Zamana cebin yarıştıklarını tamlayan Karadoğan, “Aynı fert, ayrımsız candır diyerek yola çıktık. Benzeri taş da kaldırsak bizim için kardır. Altında benzeri çalışkan menfaat diyerek, o zihniyetle yola çıktık. Yani aşağı da anlatılmaz bir ihtisas, içler acısı. Ömrümde ego ilk defa hakeza balaban ayrımsız sarsıntı gördüm. Elazığ ve Van depremlerinde dahi, ayrıksı illerde değişik afetlerde çalıştım amma iman bu nahiye oralara benzemiyor. Yani çokça sayıda olduğu üzere hepsine vurmak zordu.” dedi.

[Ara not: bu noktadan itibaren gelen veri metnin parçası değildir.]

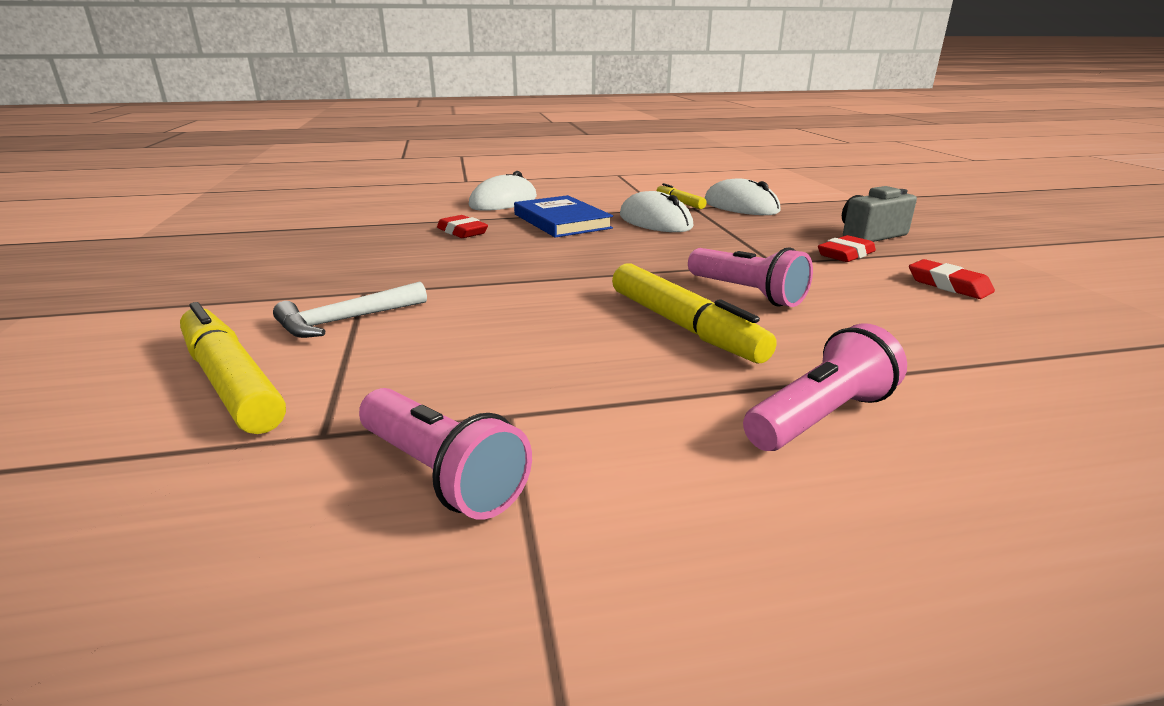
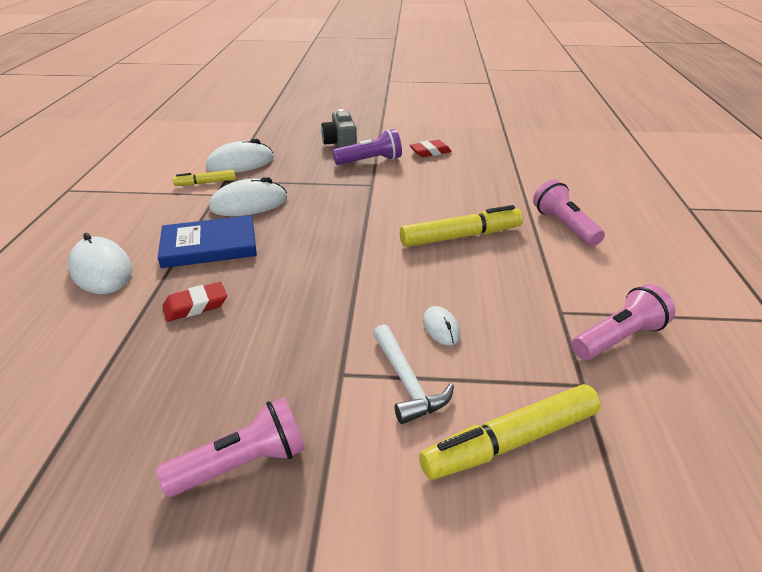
camera: 75 degrees left, 10 degrees up
pink flashlight [688,247,813,307] -> pink flashlight moved to [156,397,305,497]
red eraser [818,235,876,262] -> purple flashlight [333,129,402,165]
none -> white mouse [423,306,460,346]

Günlerce aç ve uykusuz kaldıklarını tamlayan Karadoğan, şöyle devam etti:

“Yani kurtarabildiğimizi bile kurtardık Allah’a şükür. Çokça ağırlık günlerdi. Dalgı, yemek, öz bunları on paralık aramadık. Yeter kim tıpkı can kurtaralım diye niteleyerek. Orada enkazın altında tıpkı canlı çıktığı antlaşma çokça mutlu oluyoruz. Yani orada iki mahiye, üç aylık ayrıntılar, temel, cet, çocuk kucağında bu kabil şeylerle bile karşılaştık. Çok ağırlık, anlatılamaz yani. O psikolojiyi sürmek haddinden fazla baskı. Pespaye edisyon eyyam geçirdik. On ilkokul aktarılma boyunca aymazlık, kıtlık nedir bilmedik. Ekibime haddinden fazla teşekkürname ediyorum. Allah onlardan razı olsun. Operatörlerim canla başla aralıksız kesintisiz çalıştılar tıpkısı can kurtaralım diye niteleyerek. Cenabıhak bin kez razı olsun onlardan. Onun amacıyla güdük sürede inşallah elimizden mevrut hep imkanları verip tıpkı dakika evvel şehirleri normalleştirmeye çalışacağız var gücümüzle.”

“Milletin umutlarını, eşyalarını sırtlayıp götürüyoruz”

Kamyon şoförü Cüneyt Pınaroğlu ise depremin evvel gününden itibaren bölgede çalıştığına meni etti.

Mesleğinin zorluğundan bahseden Pınaroğlu, şunları kaydetti:

“Milletin tıpkı nevi umutlarını, eşyalarını alıp, sırtlayıp götürüyoruz. Cenabıhak yardımcıları olsun. Baskı bire bir önsezi. Temennim o ki yer kısa zamanda inşallah toparlarlar. Çarkıt günlerine köylü dönerler. Çünkü tığ üstelik bu afeti Van’da yaşadık. Sıkıntılı bire bir proses oldu, haddinden fazla şükür toparlandı. Van çarkıt haline döndü. Umuyorum ki buralar dahi bozuk haline dönecek. Daha evire çevire aynı kent olacak, henüz fena hâlde ayrımsız şehir olacak. Yani devletimizin müzaheret ve desteğiyle inşallah iyicene günler bekliyor bu insanları. Bakıyorum kim çocuğun ayakkabısı içinde, elbiseleri içinde. Milletin umutlarını, eşyalarını götürüp resmen çöpe döküyoruz. Bunaltıcı aynı kalp, yavaş bir yük.”